Qui est couvert de manière légale ?

Le salaire minimum existe dans plus de 90% des pays membres de l’OIT. Certains pays disposent simplement d’un salaire minimum qui s’applique à l’ensemble des employés. D’autres pays ont un système plus complexe avec des taux multiples qui varient selon les régions, les secteurs industriels ou les corps de métier.

Quel que soit le système, pour pouvoir protéger les travailleurs de manière efficace et réduire les inégalités, le salaire minimum doit s’appliquer légalement aux catégories de travailleurs qui risquent le plus de recevoir une rémunération excessivement faible.

Malheureusement, ce n’est pas toujours le cas. On peut notamment citer deux catégories pour lesquelles la rémunération est excessivement faible : les travailleurs agricoles et les travailleurs domestiques. En effet, 29 pays au moins excluent une partie ou encore l’ensemble des personnes figurant dans ces catégories de la réglementation en matière de salaire minimum.

Respect de la réglementation et économie informelle

Le non-respect de la réglementation sape l’efficacité du salaire minimum. Nous estimons que, dans le monde, 266 millions de travailleurs sont payés sous le salaire minimum, soit parce qu’ils ne sont pas couverts légalement ou parce que la réglementation n’est pas appliquée.

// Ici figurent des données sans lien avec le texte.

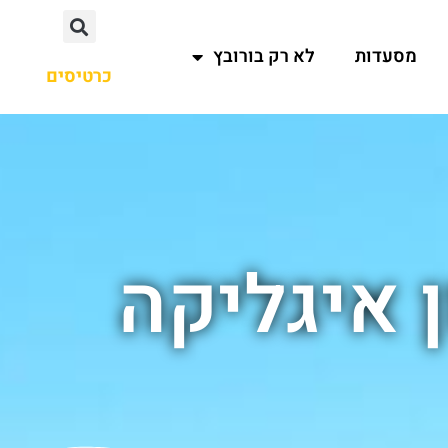
מסעדות
לא רק בורובץ
כרטיסים
 איגליקה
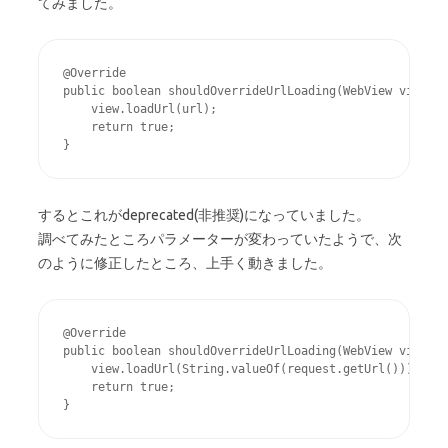
てみました。
@Override

public boolean shouldOverrideUrlLoading(WebView view, S
    view.loadUrl(url);

    return true;

するとこれがdeprecated(非推奨)になっていました。
調べてみたところパラメーターが変わっていたようで、次
のように修正したところ、上手く動きました。
@Override

public boolean shouldOverrideUrlLoading(WebView view, W
    view.loadUrl(String.valueOf(request.getUrl()));

    return true;
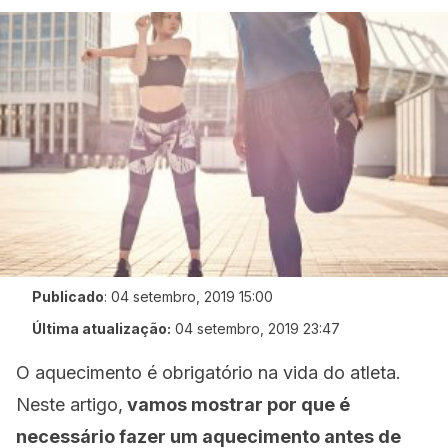
Publicado
:
04 setembro, 2019 15:00
Última atualização:
04 setembro, 2019 23:47
O aquecimento é obrigatório na vida do atleta.
Neste artigo,
vamos mostrar por que é
necessário fazer um aquecimento antes de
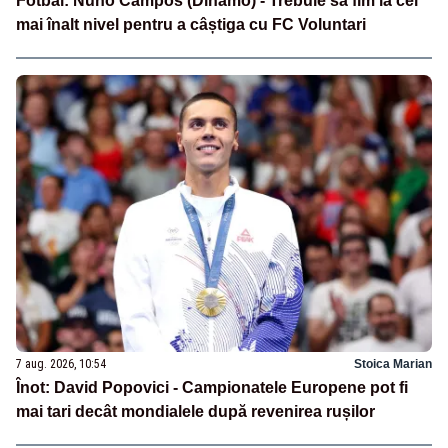
Fotbal: Nuno Campos (Dinamo) - Trebuie să fim la cel
mai înalt nivel pentru a câștiga cu FC Voluntari
7 aug. 2026, 10:54
Stoica Marian
Înot: David Popovici - Campionatele Europene pot fi
mai tari decât mondialele după revenirea rușilor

Si l’on suit un scénario fictif selon lequel tous les salariés seraient couverts par un salaire minimum et dans lequel la réglementation était pleinement appliquée, nos simulations montrent que les niveaux en matière d’inégalité et de pauvreté pourraient être considérablement réduits.

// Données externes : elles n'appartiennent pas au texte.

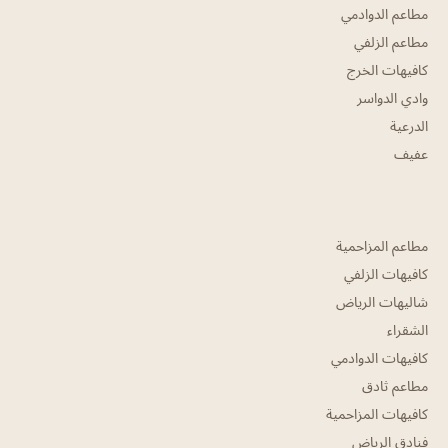
مطاعم الدوادمي
مطاعم الزلفي
كافيهات الخرج
وادي الدواسر
الدرعية
عفيف
مطاعم المزاحمية
كافيهات الزلفي
شاليهات الرياض
الشقراء
كافيهات الدوادمي
مطاعم ثادق
كافيهات المزاحمية
فنادق الرياض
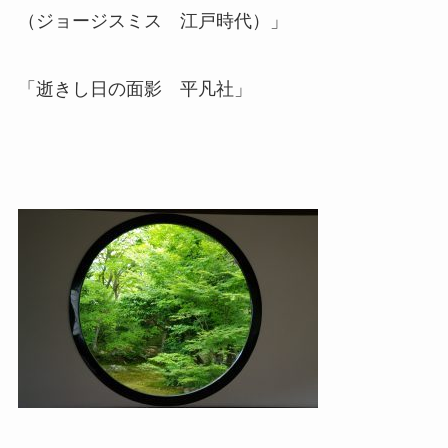
（ジョージスミス 江戸時代）」
「逝きし日の面影 平凡社」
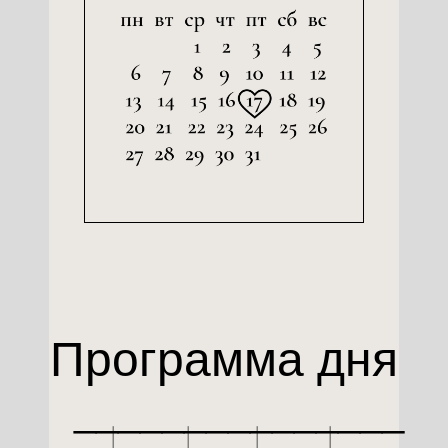
Программа дня
_______________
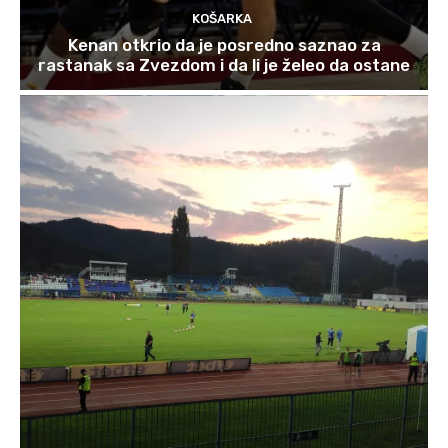
KOŠARKA
Kenan otkrio da je posredno saznao za
rastanak sa Zvezdom i da li je želeo da ostane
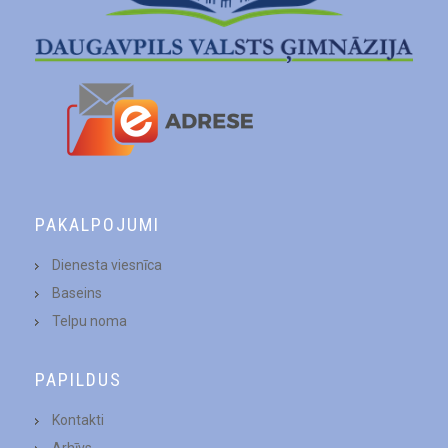
PAKALPOJUMI
Dienesta viesnīca
Baseins
Telpu noma
PAPILDUS
Kontakti
Arhīvs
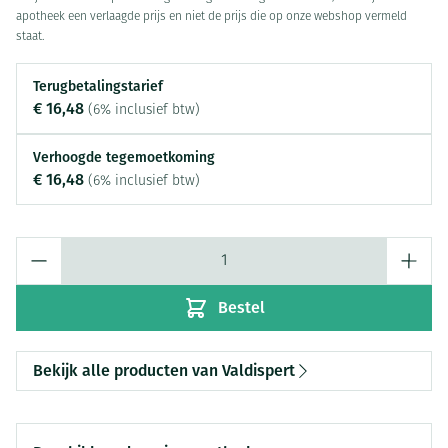
apotheek een verlaagde prijs en niet de prijs die op onze webshop vermeld
staat.
Terugbetalingstarief
€ 16,48
(6% inclusief btw)
Verhoogde tegemoetkoming
€ 16,48
(6% inclusief btw)
Aantal
Bestel
Bekijk alle producten van Valdispert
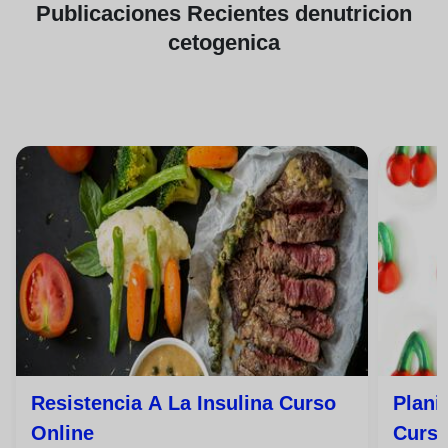
Publicaciones
Recientes de
nutricion
cetogenica
Resistencia A La Insulina Curso
Plani
Online
Curso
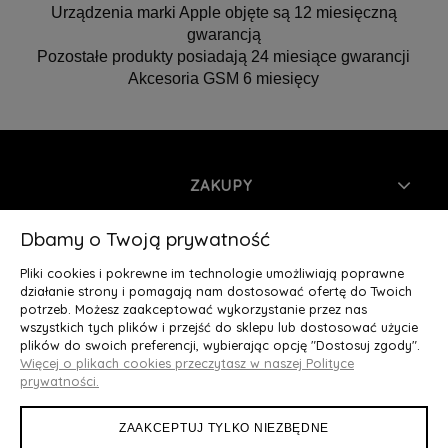
Urządzenia marki Apple objęte są 12 miesięczną
gwarancją
Pozostałe produkty posiadają 24 miesiące gwarancji
Akcesoria GSM 6 miesięcy
ZAKUPY
INFORMACJE
Dbamy o Twoją prywatność
Pliki cookies i pokrewne im technologie umożliwiają poprawne
MOJE KONTO
działanie strony i pomagają nam dostosować ofertę do Twoich
potrzeb. Możesz zaakceptować wykorzystanie przez nas
wszystkich tych plików i przejść do sklepu lub dostosować użycie
O NAS
plików do swoich preferencji, wybierając opcję "Dostosuj zgody".
Więcej o plikach cookies przeczytasz w naszej Polityce
Deluxury.pl
|| Struga 7, 90-420 Łódź, woj. łódzkie || NIP:
prywatności.
5252902064 || tel.: 666 666 950, e-mail: kontakt@deluxury.pl
ZAAKCEPTUJ TYLKO NIEZBĘDNE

Même si l’on peut travailler au respect de la réglementation par l’intermédiaire de campagnes d’information et en passant par l’inspection du travail, il reste que les niveaux élevés d’informalité et de faible productivité peuvent compliquer sérieusement son application.

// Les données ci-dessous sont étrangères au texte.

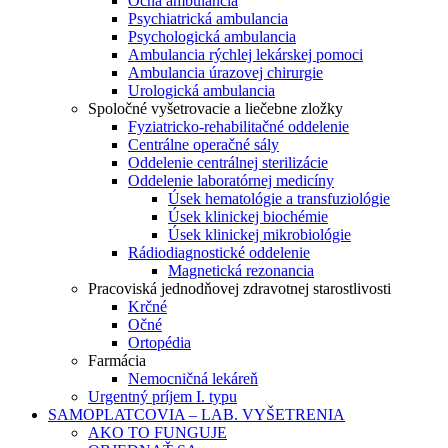
Očná ambulancia
Psychiatrická ambulancia
Psychologická ambulancia
Ambulancia rýchlej lekárskej pomoci
Ambulancia úrazovej chirurgie
Urologická ambulancia
Spoločné vyšetrovacie a liečebne zložky
Fyziatricko-rehabilitačné oddelenie
Centrálne operačné sály
Oddelenie centrálnej sterilizácie
Oddelenie laboratórnej medicíny
Úsek hematológie a transfuziológie
Úsek klinickej biochémie
Úsek klinickej mikrobiológie
Rádiodiagnostické oddelenie
Magnetická rezonancia
Pracoviská jednodňovej zdravotnej starostlivosti
Krčné
Očné
Ortopédia
Farmácia
Nemocničná lekáreň
Urgentný príjem I. typu
SAMOPLATCOVIA – LAB. VYŠETRENIA
AKO TO FUNGUJE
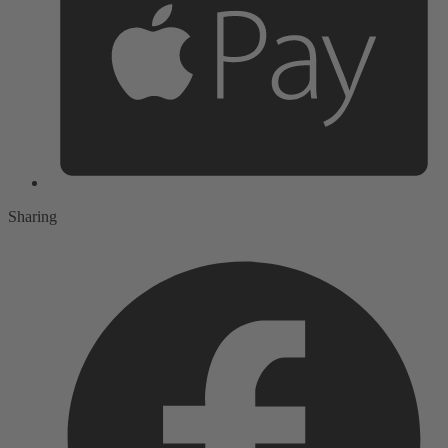
Sharing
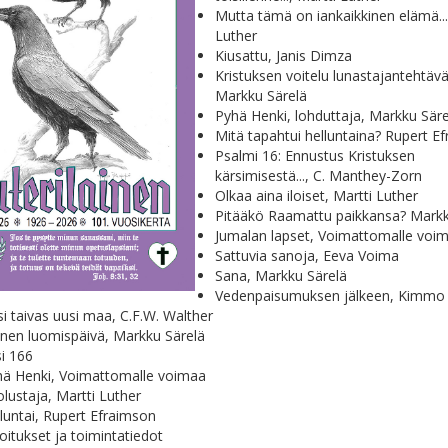
Mutta tämä on iankaikkinen elämä...
Luther
Kiusattu, Janis Dimza
Kristuksen voitelu lunastajantehtäv
Markku Särelä
Pyhä Henki, lohduttaja, Markku Säre
Mitä tapahtui helluntaina? Rupert E
Psalmi 16: Ennustus Kristuksen
kärsimisestä..., C. Manthey-Zorn
Olkaa aina iloiset, Martti Luther
Pitääkö Raamattu paikkansa? Markk
Jumalan lapset, Voimattomalle voi
Sattuvia sanoja, Eeva Voima
Sana, Markku Särelä
Vedenpaisumuksen jälkeen, Kimmo 
i taivas uusi maa, C.F.W. Walther
nen luomispäivä, Markku Särelä
si 166
hä Henki, Voimattomalle voimaa
lustaja, Martti Luther
luntai, Rupert Efraimson
oitukset ja toimintatiedot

En effet, l’économie informelle compte deux milliards de travailleurs dans le monde, y compris 724 millions de travailleurs salariés et de personnel temporaire, beaucoup d’entre eux étant payés moins que le salaire minimum. Il faut donc adjoindre à ce dernier des mesures visant à accroître la productivité et à faire passer les travailleurs informels au sein de l’économie formelle.

Fixation d’un salaire minimum adéquat

Afin de réduire la pauvreté et les inégalités, il est nécessaire de fixer un salaire minimum à un niveau adéquat, prenant en compte les besoins des travailleurs et de leurs familles ainsi que les facteurs économiques.

Il n’y a pas de formule miracle, mais l’utilisation d‘indicateurs statistiques peut aider les gouvernements, les employeurs et les travailleurs à trouver un accord sur les niveaux adéquats à appliquer au niveau national. L’OIT a d’ailleurs apporté un soutien technique en la matière à de nombreux pays au fil des années.

Par ailleurs, le salaire minimum doit aussi faire l’objet d’un ajustement de manière régulière. Dans les dix ans qui ont précédé la crise, seuls environ 70% des pays pour lesquels nous disposons de données ont procédé à une augmentation de la valeur réelle de leur salaire minimum.

Depuis la pandémie de COVID-19, certains pays ont décidé de s’en tenir aux augmentations planifiées du salaire minimum, alors que d’autres ont opté pour un gel de leurs taux.

Que va-t-il se passer désormais ?

Dans un avenir proche, les conséquences de la crise du COVID-19 sur l’économie et sur l’emploi devraient imposer une forte pression à la baisse sur les salaires.

Pour traverser la crise et, à son terme, préparer une « nouvelle réalité » et une « meilleure réalité », les gouvernements, les employeurs et les travailleurs doivent essayer de renforcer le dialogue social sur les salaires.

Procéder à des ajustements bien équilibrés – à la fois en matière de salaire minimum et des salaires supérieurs aux niveaux existants – passera par la sauvegarde des emplois et, en même temps, par la protection des revenus des travailleurs et de leurs familles afin de soutenir la demande et d’éviter de se retrouver dans une situation de déflation.

Or, le dialogue social peut contribuer à s’assurer que chacun reçoive sa juste part des fruits du progrès et que l’ensemble des salariés et ceux qui ont besoin d’être protégés touchent un salaire minimum qui leur apporte le minimum vital.